=== Data supplied ===
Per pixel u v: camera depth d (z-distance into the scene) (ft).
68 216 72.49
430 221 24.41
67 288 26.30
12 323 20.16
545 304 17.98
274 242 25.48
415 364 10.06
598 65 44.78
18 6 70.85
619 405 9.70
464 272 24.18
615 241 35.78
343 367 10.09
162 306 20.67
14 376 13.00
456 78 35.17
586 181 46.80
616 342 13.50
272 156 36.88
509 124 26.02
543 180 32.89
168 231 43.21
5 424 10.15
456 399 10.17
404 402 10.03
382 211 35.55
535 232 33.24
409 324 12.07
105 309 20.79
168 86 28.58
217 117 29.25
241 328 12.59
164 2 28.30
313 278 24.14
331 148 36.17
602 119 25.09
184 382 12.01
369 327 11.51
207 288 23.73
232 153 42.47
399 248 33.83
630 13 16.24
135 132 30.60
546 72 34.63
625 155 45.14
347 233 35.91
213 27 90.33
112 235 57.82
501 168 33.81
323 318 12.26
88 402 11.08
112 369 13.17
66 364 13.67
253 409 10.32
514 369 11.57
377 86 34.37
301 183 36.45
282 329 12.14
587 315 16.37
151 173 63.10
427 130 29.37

* * *

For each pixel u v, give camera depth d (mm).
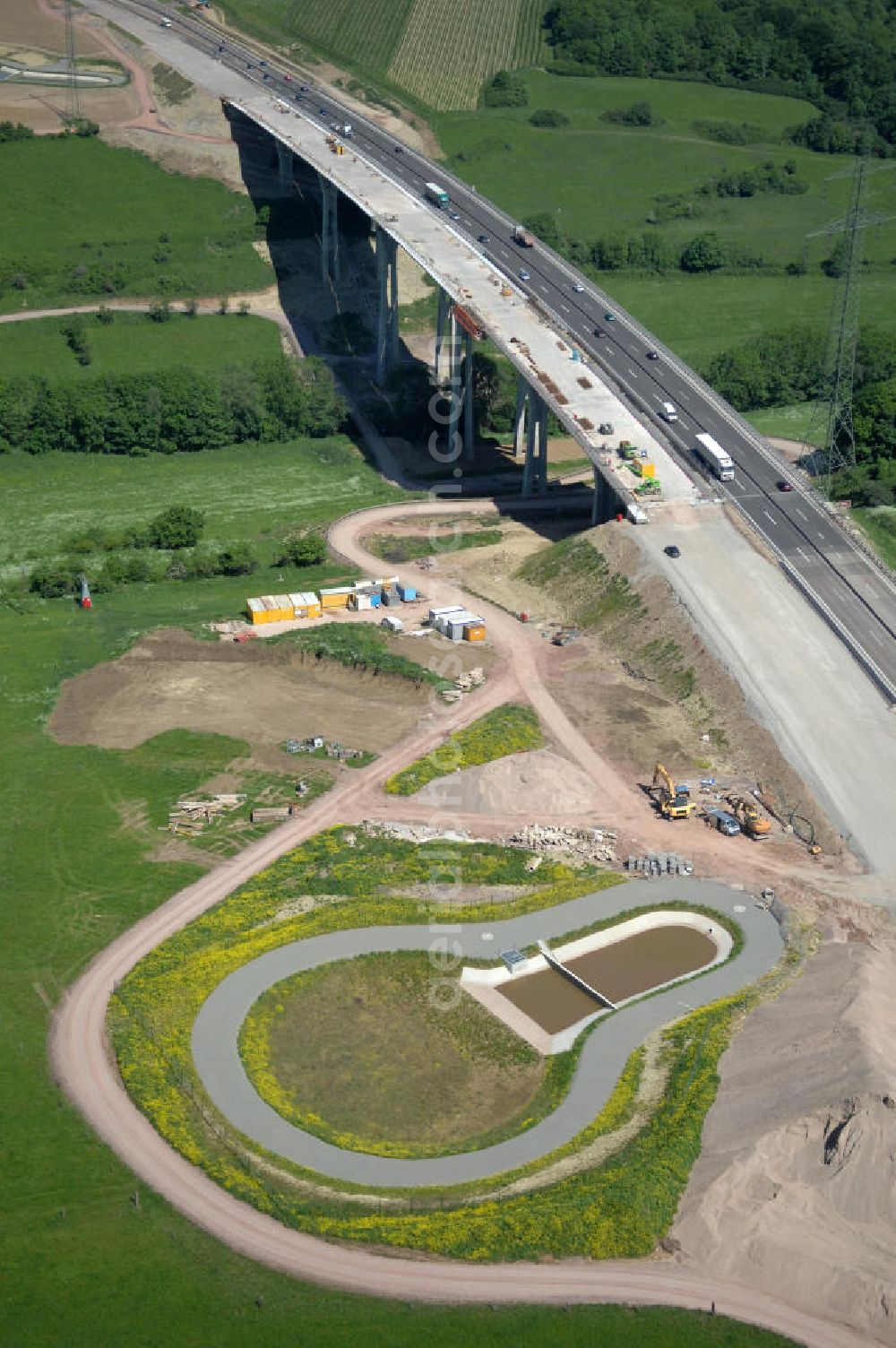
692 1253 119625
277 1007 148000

=== The task ===
Reproduce word for word the material above, starting with the line that has "598 65 44.78" and stopping after the line that has "546 72 34.63".

=== Reply ===
598 65 44.78
18 6 70.85
619 405 9.70
464 272 24.18
615 241 35.78
343 367 10.09
162 306 20.67
14 376 13.00
456 78 35.17
586 181 46.80
616 342 13.50
272 156 36.88
509 124 26.02
543 180 32.89
168 231 43.21
5 424 10.15
456 399 10.17
404 402 10.03
382 211 35.55
535 232 33.24
409 324 12.07
105 309 20.79
168 86 28.58
217 117 29.25
241 328 12.59
164 2 28.30
313 278 24.14
331 148 36.17
602 119 25.09
184 382 12.01
369 327 11.51
207 288 23.73
232 153 42.47
399 248 33.83
630 13 16.24
135 132 30.60
546 72 34.63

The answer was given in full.